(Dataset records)
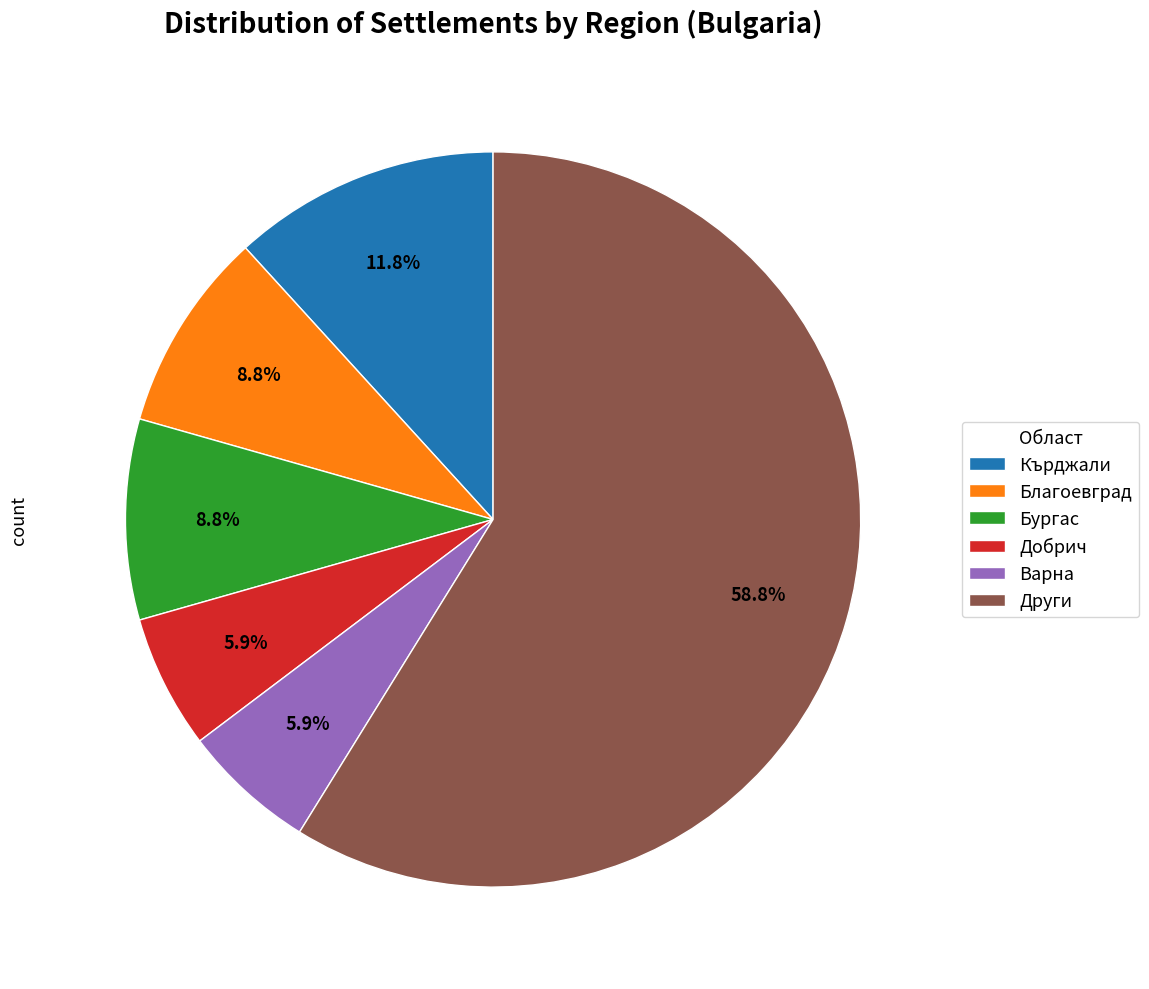

Which category has the biggest portion of the pie?

Други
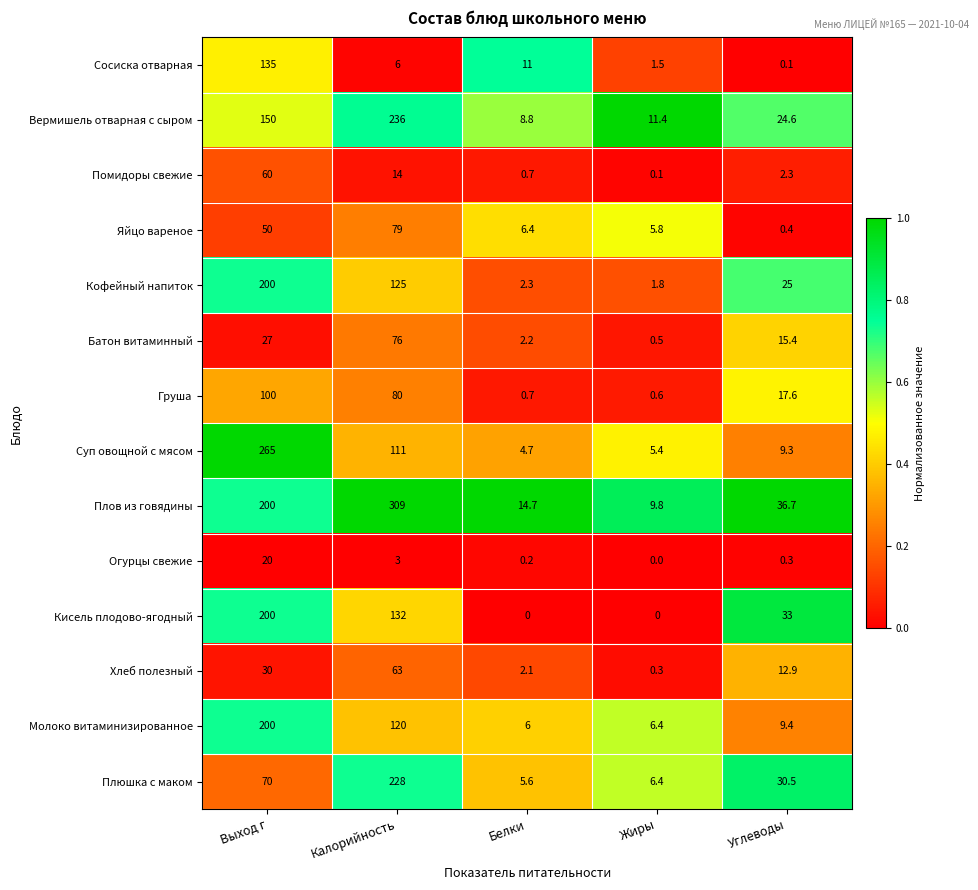

At how many categories does at least one series exceed 0?

5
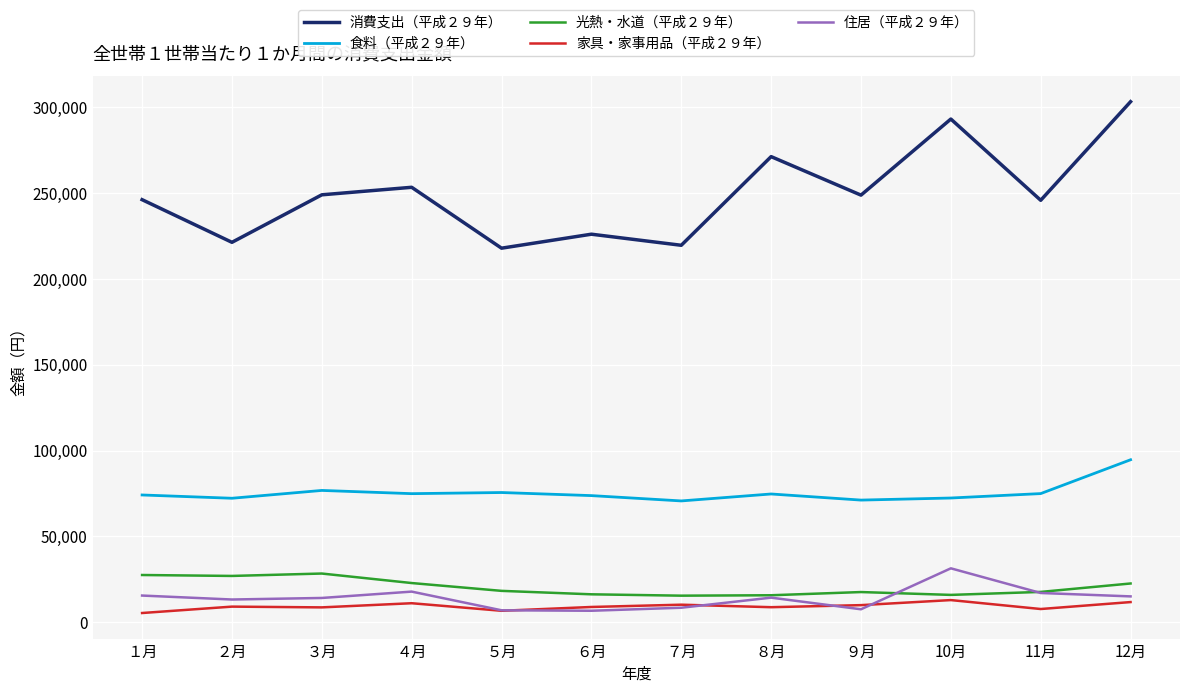

What are all the series names shown in the legend?

消費支出（平成２９年）, 食料（平成２９年）, 光熱・水道（平成２９年）, 家具・家事用品（平成２９年）, 住居（平成２９年）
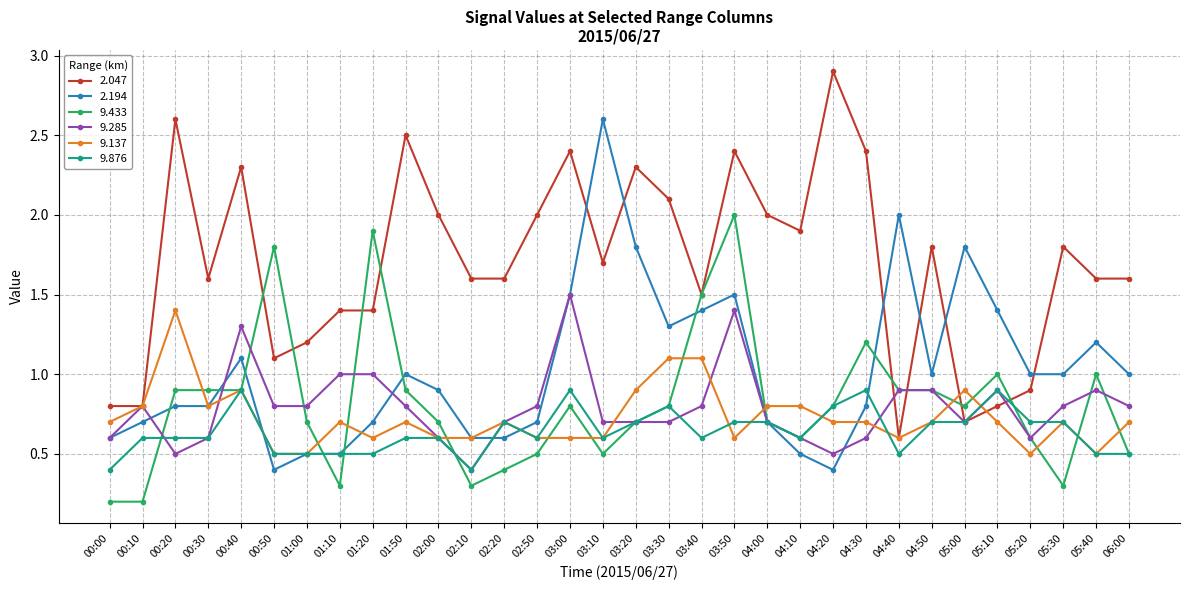

Between 00:10 and 03:50, which series saw the biggest shift?

9.433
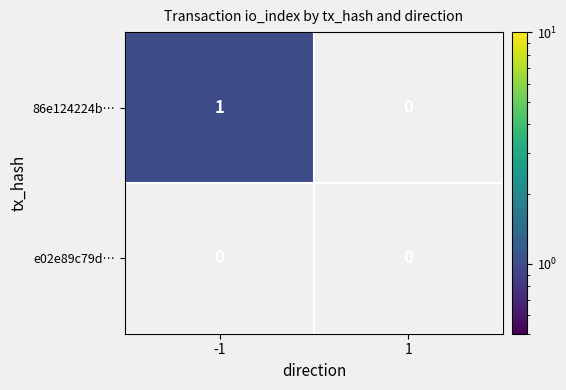

Which series has the widest spread of values?

86e124224b…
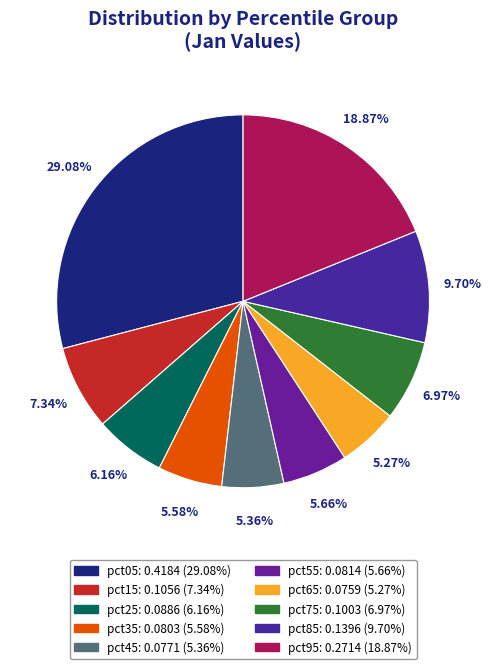

Between pct65 and pct35, which is larger?

pct35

* **Try it**
Print each of the records above word for word, leaving out the pictures.

* **Answer to the exercise**
Which category has the biggest portion of the pie?

Други

At how many categories does at least one series exceed 0?

5

What are all the series names shown in the legend?

消費支出（平成２９年）, 食料（平成２９年）, 光熱・水道（平成２９年）, 家具・家事用品（平成２９年）, 住居（平成２９年）

Between 00:10 and 03:50, which series saw the biggest shift?

9.433

Which series has the widest spread of values?

86e124224b…

Between pct65 and pct35, which is larger?

pct35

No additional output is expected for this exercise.